Pero Irán, o al menos los elementos de línea dura que rodean al líder supremo Ali Khamenei, están exigiendo más. Teherán quiere eliminar todas las sanciones, incluidas las relacionadas con el terrorismo y otras cuestiones no nucleares.

De izquierda a derecha: Kazem Gharib Ebadi, embajador de Irán ante la Agencia Internacional de Energía Atómica. Abbas Araqchi, viceministro de Relaciones Exteriores de Irán.
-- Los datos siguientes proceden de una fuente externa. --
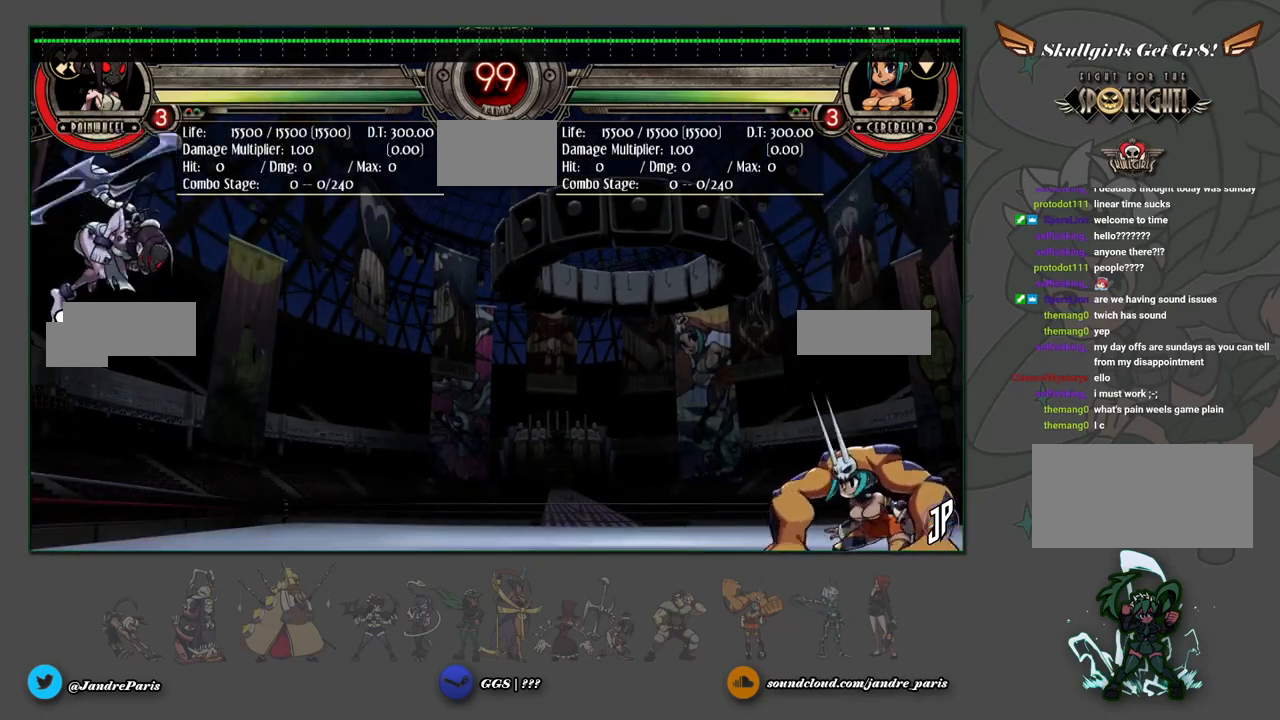
{"buttons": [], "left_stick": "up-left", "events": []}
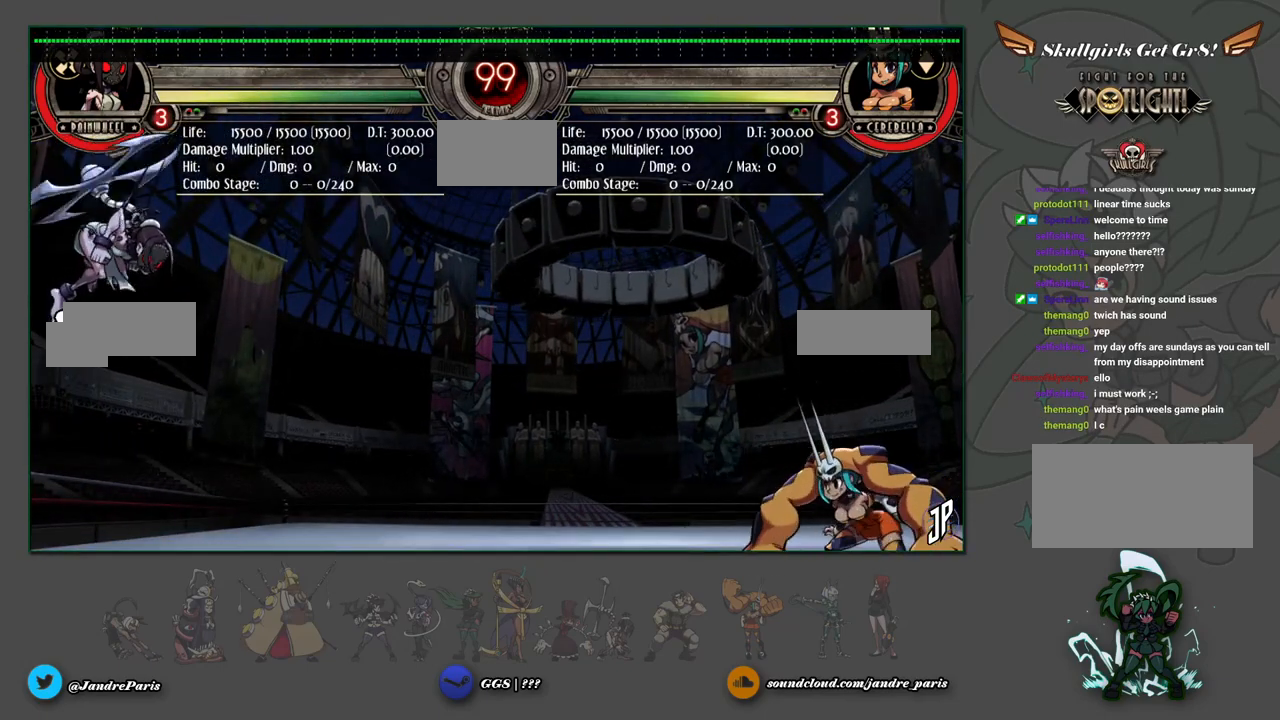
{"buttons": [], "left_stick": "up-right", "events": [[367, "left_stick", "up-right"]]}
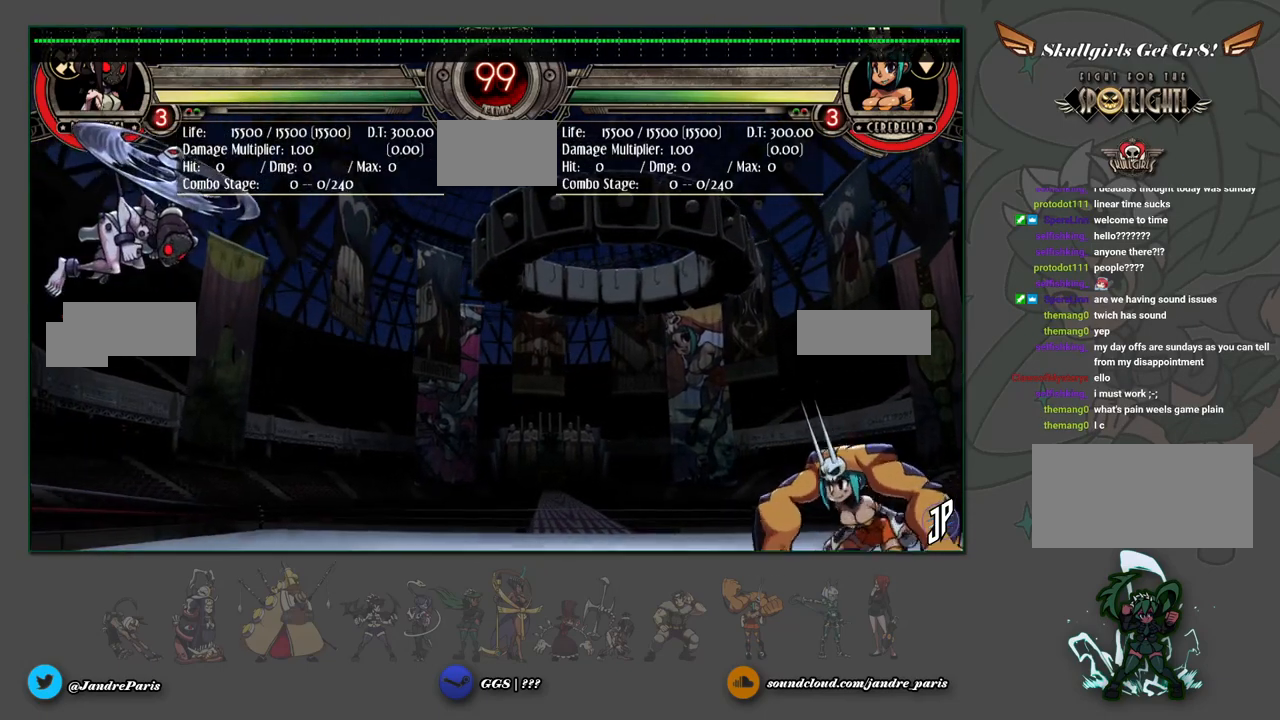
{"buttons": [], "left_stick": "up-left", "events": [[183, "left_stick", "up-left"]]}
Enrique Mora, Secretario General Adjunto y Director Político del Servicio Europeo de Acción Exterior (SEAE), en el Grand Hotel donde se están llevando a cabo conversaciones nucleares a puerta cerrada en Viena, Austria, el miércoles 2 de junio de 2021 (AP / Lisa Leutner)

La falta de respuesta de Occidente puede hacer que Teherán se profundice a su paso.

“Esto es importante en Viena”, dijo John Roh, director de política exterior del Instituto Judío para la Seguridad Nacional Estadounidense. “Si Washington y Londres simplemente continúan tratando de evitar la agresión regional de Irán, incluso cuando esa agresión se acelera, e incluso cuando la administración Biden dice que estos ataques amenazan los intereses estadounidenses, ¿por qué debería Teherán conceder sus demandas extremas en las conversaciones nucleares?”

“La Casa Blanca, cuando sugirió después de Mercer Street que sigue tan lista como siempre para reanudar la diplomacia, es exactamente el mensaje equivocado en ese sentido”, dijo. “La disuasión es reemplazable, pero parece que la administración aún no ha comprendido la relación entre cómo responde a la agresión iraní y cómo se comporta Teherán en la mesa de negociaciones”.

Con Raisi asumiendo la presidencia de Rouhani, quien es visto como relativamente moderado, es probable que la posición negociadora de Irán se vuelva más dura, aunque la dirección que Raisi quiere que tome el país probablemente comience a tomar forma una vez que se presente su gobierno, lo que sucederá en el futuro. dos semanas, las dos siguientes. .

“Existe la sensación de que Irán aún no ha tomado una decisión”, dijo Goldberg. “No hay un plan maestro. Los iraníes son reactivos como de costumbre”.